Vector tiles layers are defined using YAML configuration files that are scriptable using Jinja2 allowing to change definitions on the basis of the used zoom level, as given by ZLEVEL variable in the configuration files.

* Collect definition of layers into a single YAML under `build` sub-directory; generate Mapnik data source, layers definitions, and define destination of generated vector tiles (prefix for the created databases):

  ```

  ./prepare_vector_source.sh

  ```

There are two ways to generate vector tiles: using bash script or GNU make. The bash script allows to specify the additional parameters that will be passed to `tilelive-copy` as arguments. For example, bounding box and zoom levels could be specified allowing to generate vector tiles for specified coordinates into a single MBTiles file. GNU Makefile approach would generate vector tiles covering the planet by splitting the task into small sub-tasks. As a result, one can run several imports in parallel (`-j` option for `make`), stop the import and continue later with some loss of imported data due to interrupted jobs. It is suggested to use bash script for testing and make in production cases.

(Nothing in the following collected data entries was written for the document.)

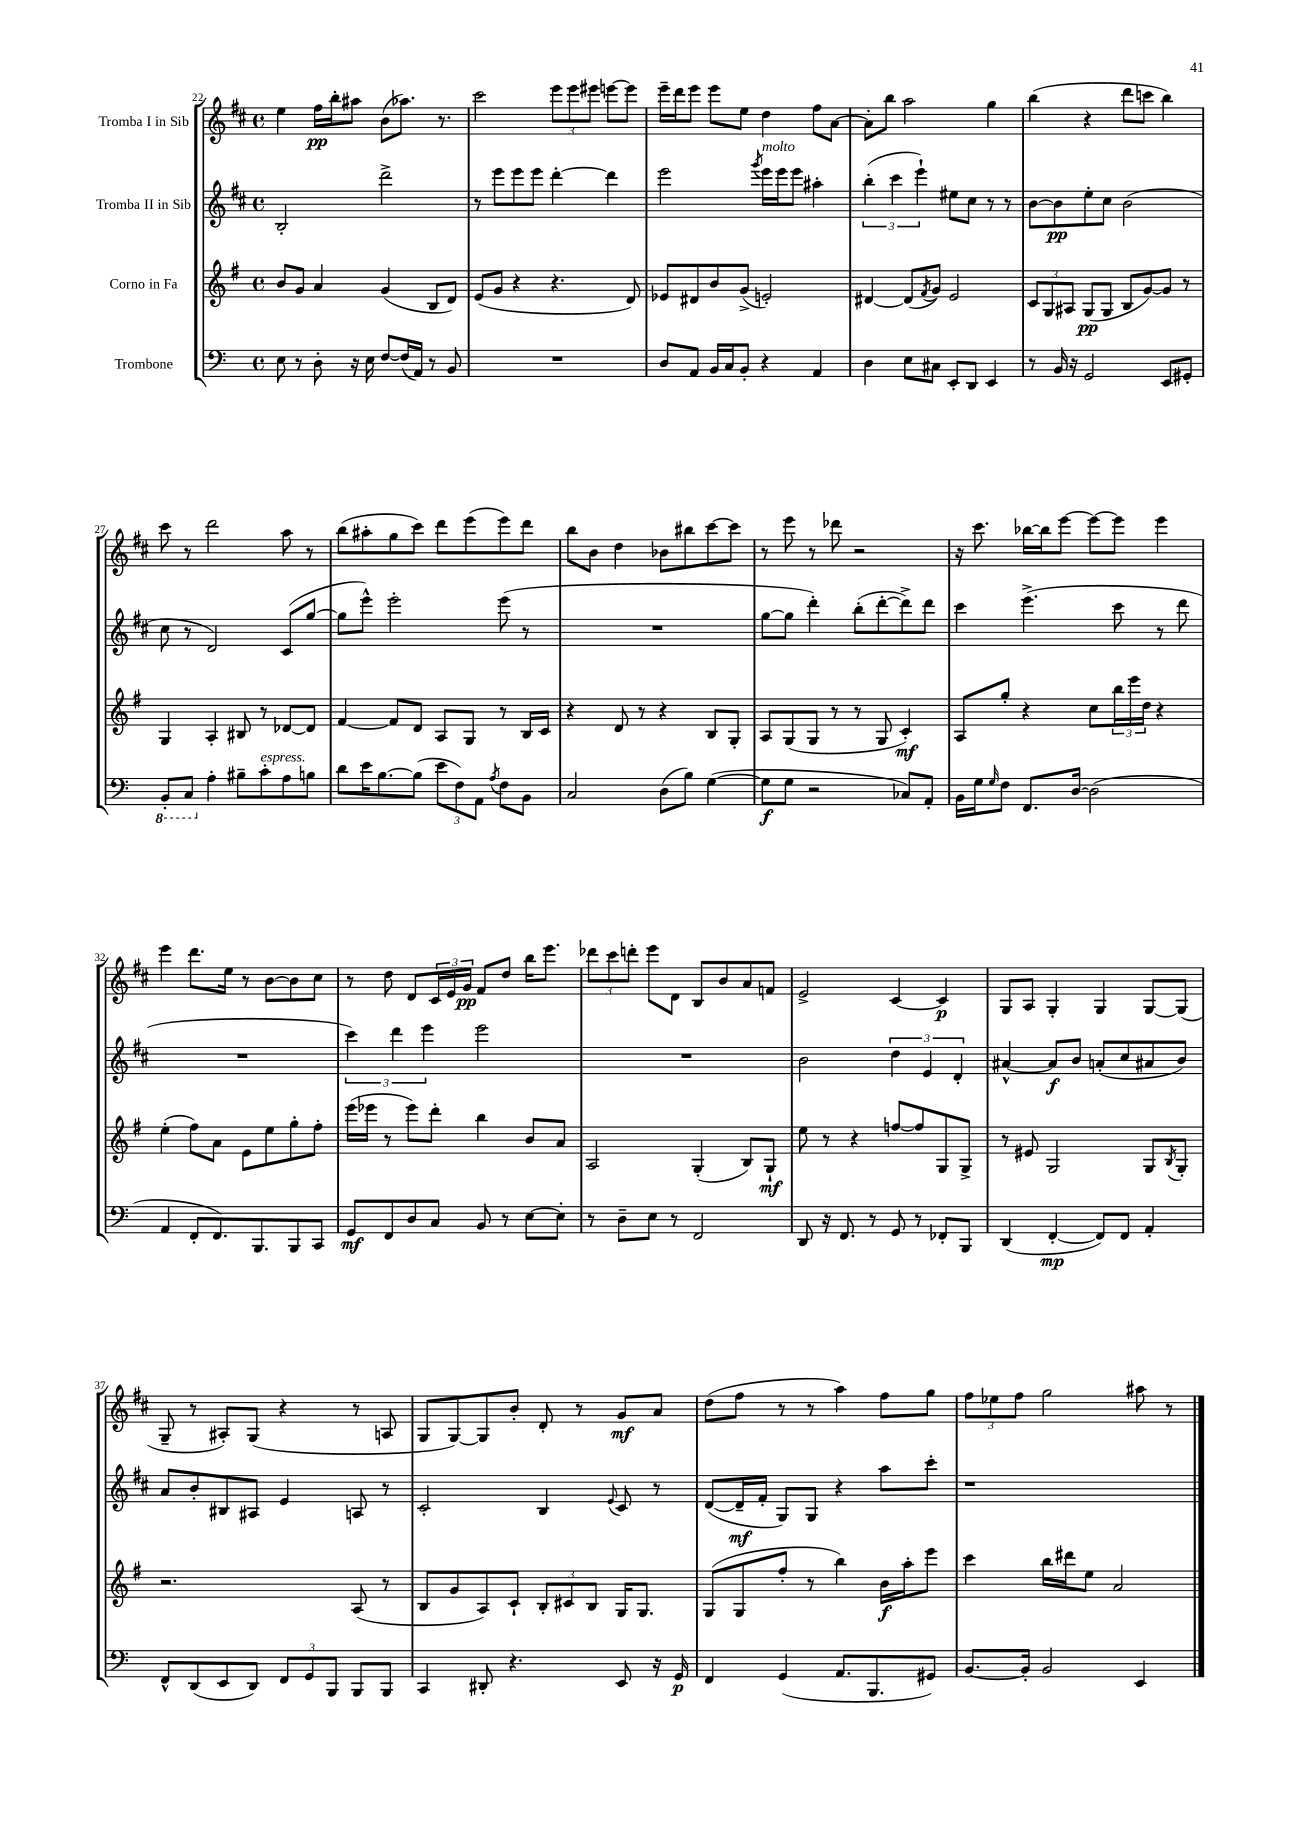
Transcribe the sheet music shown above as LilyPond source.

<<
\new StaffGroup <<
\new Staff = "s0" \with { instrumentName = "Tromba I in Sib" } {
    \clef treble \key d \major \defaultTimeSignature \time 4/4
    e''4 fis''16\pp b''16-. ais''8 b'8( aes''8.) r8. |
    cis'''2 \tuplet 3/2 { e'''8 e'''8 eis'''8 } e'''8~ e'''8 |
    e'''16-- d'''16 e'''8 e'''8 e''8 d''4 fis''8 a'8~ |
    a'8-. b''8 a''2 g''4 |
    b''4( r4 d'''8 c'''8 b''4) |
    cis'''8 r8 d'''2 a''8 r8 |
    b''8( ais''8-. g''8 cis'''8) d'''8 e'''8( e'''8) d'''8 |
    b''8 b'8 d''4 bes'8 bis''8 cis'''8~ cis'''8 |
    r8 e'''8 r8 des'''8 r2 |
    r16 cis'''8. bes''16~ bes''16 e'''8~ e'''8~ e'''8 e'''4 |
    e'''4 d'''8. e''16 r8 b'8~ b'8 cis''8 |
    r8 d''8 d'8 \tuplet 3/2 { cis'16 e'16 g'16\pp } fis'8 d''8 b''16 e'''8. |
    \tuplet 3/2 { des'''8 cis'''8 d'''8-. } e'''8 d'8 b8 b'8 a'8 f'8 |
    e'2-> cis'4~ cis'4\p |
    g8 a8 g4-. g4 g8~ g8( |
    g8-- r8 ais8-.) g8( r4 r8 a8 |
    g8 g8~) g8 b'8-. d'8-. r8 g'8\mf a'8 |
    d''8( fis''8 r8 r8 a''4) fis''8 g''8 |
    \tuplet 3/2 { fis''8 ees''8 fis''8 } g''2 ais''8 r8 \bar "|." |
}
\new Staff = "s1" \with { instrumentName = "Tromba II in Sib" } {
    \clef treble \key d \major \defaultTimeSignature \time 4/4
    b2-. d'''2-> |
    r8 e'''8 e'''8 e'''8 d'''4~-. d'''4 |
    e'''2 \acciaccatura { g'''8 } e'''16^\markup { \italic "molto" } e'''16 e'''8 ais''4-. |
    \tuplet 3/2 { b''4-.( cis'''4 e'''4-!) } eis''8 cis''8 r8 r8 |
    b'8~ b'8\pp e''8-. cis''8 b'2( |
    cis''8 r8 d'2) cis'8( g''8~ |
    g''8 e'''8-^) e'''2-. e'''8( r8 |
    R1 |
    g''8~ g''8 d'''4-.) b''8-.( d'''8~-. d'''8->) d'''8 |
    cis'''4 e'''4.->( cis'''8 r8 d'''8 |
    R1 |
    \tuplet 3/2 { cis'''4) d'''4 e'''4 } e'''2 |
    R1 |
    b'2 \tuplet 3/2 { d''4 e'4 d'4-. } |
    ais'4~-^ ais'8\f b'8 a'8-.( cis''8 ais'8 b'8) |
    a'8 b'8-. bis8 ais8 e'4 a8 r8 |
    cis'2-. b4 \appoggiatura { e'8 } cis'8 r8 |
    d'8~( d'16--\mf fis'16-. g8) g8 r4 a''8 cis'''8-. |
    r1 \bar "|." |
}
\new Staff = "s2" \with { instrumentName = "Corno in Fa" } {
    \clef treble \key g \major \defaultTimeSignature \time 4/4
    b'8 g'8 a'4 g'4( b8 d'8) |
    e'8( g'8 r4 r4. d'8) |
    ees'8 dis'8 b'8 g'8->( e'2-.) |
    dis'4~ dis'8( \acciaccatura { fis'8 } g'8) e'2 |
    \tuplet 3/2 { c'8 g8 ais8 } g8\pp( g8 b8 g'8~) g'8 r8 |
    g4 a4-. bis8 r8 des'8~ des'8 |
    fis'4~ fis'8 d'8 a8 g8 r8 b16 c'16 |
    r4 d'8 r8 r4 b8 g8-. |
    a8 g8( g8 r8 r8 g8 c'4-.\mf) |
    a8 g''8-. r4 c''8 \tuplet 3/2 { b''16 e'''16 d''16 } r4 |
    e''4-.( fis''8) a'8 e'8 e''8 g''8-. fis''8-. |
    e'''16( ees'''16 r8 ees'''8) d'''8-. b''4 b'8 a'8 |
    a2 g4-.( b8) g8-!\mf |
    e''8 r8 r4 f''8~ f''8 g8 g8-> |
    r8 eis'8 g2 g8 \acciaccatura { b8 } g8-. |
    r2. a8( r8 |
    b8 g'8 a8) c'8-! \tuplet 3/2 { b8-. cis'8 b8 } g16 g8. |
    g8( g8 fis''8-. r8 b''4) b'16\f a''16-. e'''8 |
    c'''4 b''16 dis'''16 e''8 a'2 \bar "|." |
}
\new Staff = "s3" \with { instrumentName = "Trombone" } {
    \clef bass \key c \major \defaultTimeSignature \time 4/4
    e8 r8 d8-. r16 e16 f8~ f16( a,16) r8 b,8 |
    R1 |
    d8 a,8 b,16 c16 b,8-. r4 a,4 |
    d4 e8 cis8 e,8-. d,8 e,4 |
    r8 b,16 r16 g,2 e,8 gis,8-. |
    \ottava #-1 b,,8-. c,8 \ottava #0 a4-. bis8-- c'8-.^\markup { \italic "espress." } a8 b8 |
    d'8 e'16 b8.~ b8( \tuplet 3/2 { e'8 f8) a,8 } \acciaccatura { a8 } f8 b,8 |
    c2 d8( b8) g4~( |
    g8\f g8 r2 ces8) a,8-. |
    b,16 g16 \grace { g16 } f8 f,8. d16~ d2( |
    a,4 f,8-. f,8.) b,,8. b,,8 c,8 |
    g,8\mf f,8 d8 c8 b,8 r8 e8~ e8-. |
    r8 d8-- e8 r8 f,2 |
    d,8 r16 f,8. r8 g,8 r8 fes,8-. b,,8 |
    d,4( f,4~-.\mp f,8) f,8 a,4-. |
    f,8-^ d,8( e,8 d,8) \tuplet 3/2 { f,8 g,8 b,,8 } b,,8 b,,8 |
    c,4 dis,8-. r4. e,8 r16 g,16\p |
    f,4 g,4( a,8. b,,8. gis,8) |
    b,8.~ b,16-. b,2 e,4 \bar "|." |
}
>>
>>
\layout { \context { \Score currentBarNumber = #22 } }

Its possible to limit the coverage of planet import by POLY files. For that, create a subfolder named `hierarchy`, as in https://github.com/rinigus/osmscout-server/tree/master/scripts/import/hierarchy and position POLY files under the subfolders of `hierarchy`. The vector tile source generation script `prepare_vector_source.sh` will read POLY files stored at `hierarchy` by walking through all subfolders and check each tile for intersection with at least one of the given polygons. To skip a polygon for some of the territories, add `ignore` file in the same subfolder. For example, one can just use hierarchy as provided in OSM Scout Server import scripts to exclude Antarctica and cover only the countries. 

The information regarding bash script path and make example are listed at the end of `./generate_vector_source.py` run (this script is executed as a part of `prepare_vector_source.sh`). While import using make is shown with the full command, for bash script only the path of the script is printed. An example usage for importing using the bash script:

```

bash build/layers/layers.xml-importer.sh --bounds="21,57,29,60" mbtiles://./tiles/world.mbtiles

```

## Profiling import

To be sure that the import goes well, its good to monitor it. For that, before import, reset statistics in PostGIS database after logging into it:

```

shell # psql --echo-queries -h `pwd`/pg-socket -p 35432 osm

psql> select pg_stat_statements_reset();

```

(adjust psql command line parameters as appropriate). After that, check the stats

```

select calls, total_time, query from pg_stat_statements order by total_time desc limit 10

```

In normal operation, transportation layer should be using most of the postgres query time. When something is wrong, postgres starts using most of CPU, not node processes. In one of the  imports, looks like osm_landuse tables were not clustered that well. After performing new cluster statement for these tables + vacuum analyze, all started working quite fast.